January 1991
The stars aligned for the former CIA spymaster Clair George and me to travel to Europe, our first trip as problem resolution specialists, commencing January 9th, 1991.
A Fortune 500 company had retained our consulting enterprise to explore the possibility of creating a lottery in Monaco and paid half our expenses while another client, Monaco-based Harry Schultz, paid the other half.
The Gulf War was about to begin, and no one was going anywhere—except us.
It was actually the perfect time to travel; no problem with airline, hotel and restaurant reservations—we had Europe to ourselves.
Plus Clair felt as I: The celebration begins after Christmas and New Year holidays are over and life resumes some semblance of normality. (When people moaned about the onset of winter, Clair, ever the optimist, corrected: From the moment winter begins, each new day is a little lighter and longer.)
The journey began at National Airport with an American Airlines Eagle Express flight to New York’s JFK. I grabbed a hot dog while Clair read Barbarians at the Gate. He was always reading a book, often several at once.
I joked that the small turbo-prop, gated between large jets, was ours. Turned out it was.
“It’s all right,” Clair consoled, Burberry trench coat neatly folded on the chair next to him. “I’ve flown in every plane there is. This is an all-weather plane. Very safe.”
We boarded. The engines revved loudly, propellers spun—and off we took.
As I sipped a gin & tonic and gazed out the window, a rainbow appeared above dense cloud. A good omen. I thought of Monaco, of dear friends I had not seen in many months; it left me feeling warm and tingly.
After flying in a prop plane, taking our seats in Pan American’s Airbus business class cabin felt like switching from a VW Beetle to a Bentley.
A flight attendant handed us mimosas and, just before takeoff, Clair found a comfort zone in a whole row to himself.
Flight 082 arrived on time at Nice-Cote d’Azur Airport where we caught the helicopter to Monaco, a seven-minute whirl across the French Riviera with astonishing views of Cap Ferrat, Beaulieu, Eze and, finally, Monte Carlo.
Back then I still kept an apartment in Monaco, in Shangri-La, a building overlooking Port Hercules.
From my balcony, Clair took in the panoramic view, amazed that I had this window on the Med, the port, the mountains—and Italy in the distance.
Downstairs at Café Dauphin Verte, in the Condamine neighborhood of Monaco, we sat ourselves at an open-air table, sun shining brightly in a light blue sky, 60-degrees Fahrenheit.

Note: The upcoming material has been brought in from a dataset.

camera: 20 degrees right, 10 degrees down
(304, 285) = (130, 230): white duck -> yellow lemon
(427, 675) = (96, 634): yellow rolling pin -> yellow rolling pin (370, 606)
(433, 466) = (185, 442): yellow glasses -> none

Clair perused an International Herald Tribune, sipped cappuccino and leaned back in his chair. “I could sit here all day and not feel guilty,” he said. “In Bethesda, I wake up and look for things to do. That’s the American work ethic, you have to do something. But here it feels the most natural thing just to sit in a café, read and do nothing.”
We did nothing for about an hour.
Then we manifested our good selves at the Monaco Yacht Club.

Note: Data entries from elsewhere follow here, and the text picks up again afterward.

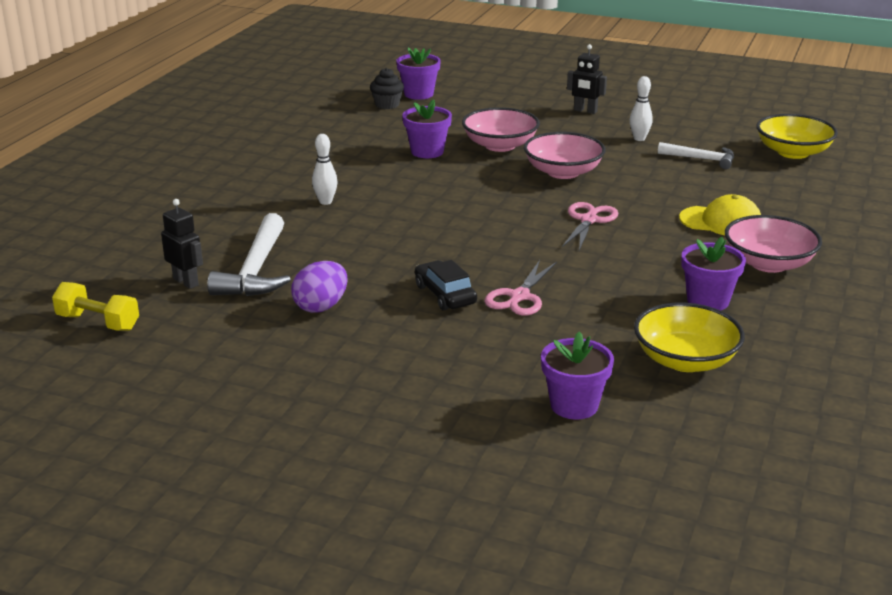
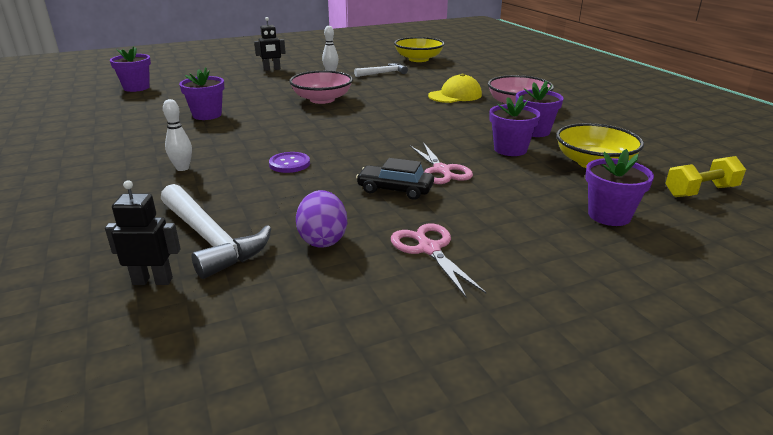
camera: 45 degrees left, 0 degrees up
(98, 322) = (107, 374): yellow dumbbell -> yellow dumbbell (700, 191)
(387, 104) = (121, 99): black cupcake -> none
(408, 233) = (289, 164): none -> purple button
(500, 145) = (253, 98): pink bowl -> none
(589, 220) = (389, 117): pink scissors -> pink scissors (429, 249)
(632, 307) = (510, 149): none -> purple flower pot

One day, we’re freezing out butts off, slushing around in icebox weather; the next, luxuriating in warm sunshine, a tranquil sea, an elegant yacht club—and lunch with a real prince.
We sat down to break bread with my friend Mike Powers, an American resident of Monaco, and his good buddy: the Hereditary Prince Albert.
I'd met Albert in passing a few times when I lived in Monaco 1988-90, but this was our first time breaking bread together.
The prince was shy, not knowing where to fix his eyes or what to say, relying on Mike to keep conversation alive.
Soon I’m sipping kir (white wine and cassis), ordering sea bass and thinking to myself, I’m having lunch with a prince and a former spymaster in the yacht club of one of the world’s glamor spots—is this for real?
Talk finally turned from pleasantries to lotteries.
Albert didn’t sound optimistic about creating a Monaco lottery, but didn’t shoot it down either. Others had tried, he said, but had not succeeded, partly because his principality desired to steer away from its gambling image in favor of tourism and culture.
“Lottery isn’t gambling,” I said, repeating a quote from our client. “Lottery is the imagination business. People who buy tickets imagine what they would do if they won a million dollars. They fantasize about having lunch at a yacht club on the French Riviera with a prince.”
We all laughed.
In truth, lottery is a tax on people who don’t know arithmetic.
Afterwards, the prince gone, Mike Powers recommended taking the lottery proposal to Albert’s uncle, Prince Louis de Polignac, chairman emeritus of SBM, which owns and operates Monaco's casinos and largest hotels and, as such, is virtually Monaco Inc.
Clair and I spent the next couple of days goofing off.
“Let’s goof off,” Clair would say. If he wasn’t “floating around,” he was “goofing off.”
So goof off we did, floating around Monaco’s finest dining establishments while awaiting a summons from the reclusive Harry Schultz.